BEGIN Listed records

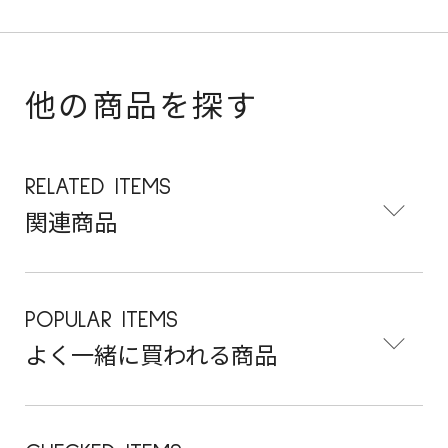
他の商品を探す
RELATED ITEMS
関連商品
POPULAR ITEMS
よく一緒に買われる商品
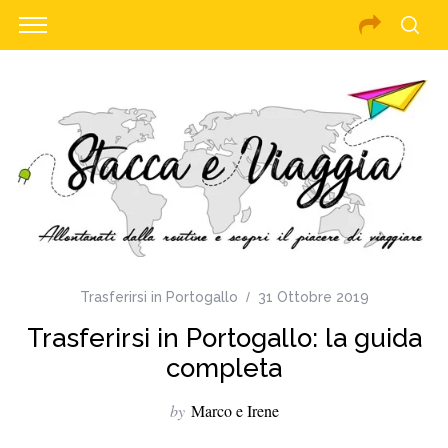
Trasferirsi in Portogallo
31 Ottobre 2019
Trasferirsi in Portogallo: la guida
completa
by
Marco e Irene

END Listed records

What you have to do:
Wherever the word "Trasferirsi" appears in the records above, copy that line.

Solution below:
Trasferirsi in Portogallo
Trasferirsi in Portogallo: la guida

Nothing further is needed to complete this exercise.